Skip to content

Overview

The safedata_validator package is a dataset validation and publishing tool for use with large collections of related but heterogenous datasets. It was originally built to handle the field data collections from the SAFE Project, which has generated a large number of related datasets.

It forms one element of the wider safedata system, which provide a general framework for use in providing data capture, validation, publication and discovery within long term ecological projects.

User starting points

Data providers
These pages provide an overview of the data preparation and submission process.
Data managers
These pages provide an introduction to the command line tools used to validate and publish datasets.
Developers
These pages provide the API for the package classes and methods.

Package components

The safedata_validator package uses the following elements:

  • A defined format for annotating data tables with metadata, validating sampling locations and taxonomic references and providing a standard set of summary metadata.
  • The safedata_validator package itself, written in Python, which is used to check that a dataset meets the standard format. The package provides:
    • A programmatic API: safedata_validator can be imported and then used to implement validation within another program.
    • An implementation of the format checking process for data stored in Excel files, although implementations for other formats are possible.
    • Command line tools for both the validation (safedata_validate) and publication (safedata_zenodo) of datasets
  • A data store to archive validated datasets. The safedata_validator packages currently uses Zenodo to store datasets.

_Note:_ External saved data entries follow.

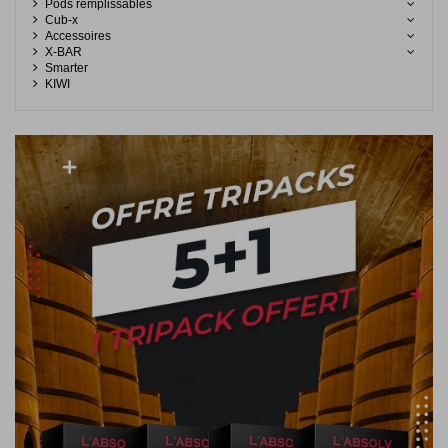
Pods remplissables
Cub-x
Accessoires
X-BAR
Smarter
KIWI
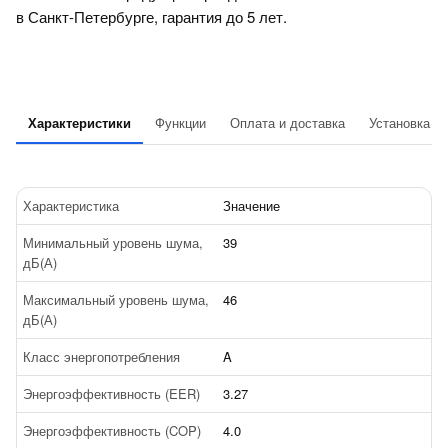
в Санкт-Петербурге, гарантия до 5 лет.
Характеристики
Функции
Оплата и доставка
Установка
Характеристика
Значение
Минимальный уровень шума,
39
дБ(А)
Максимальный уровень шума,
46
дБ(А)
Класс энергопотребления
A
Энергоэффективность (EER)
3.27
Энергоэффективность (COP)
4.0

The wider safedata system then also uses:

  • The safedata_server web application, which implements a metadata server for published datasets, used to maintain a searchable interface to the full metadata extracted from datasets.
  • The safedata package, which provides data discovery and download for published datasets into the R statistical computing framework.

Code availability

The safedata_validator package is open source Python and is maintained on GitHub. It can be installed using PyPI. See the installation notes for setup instructions.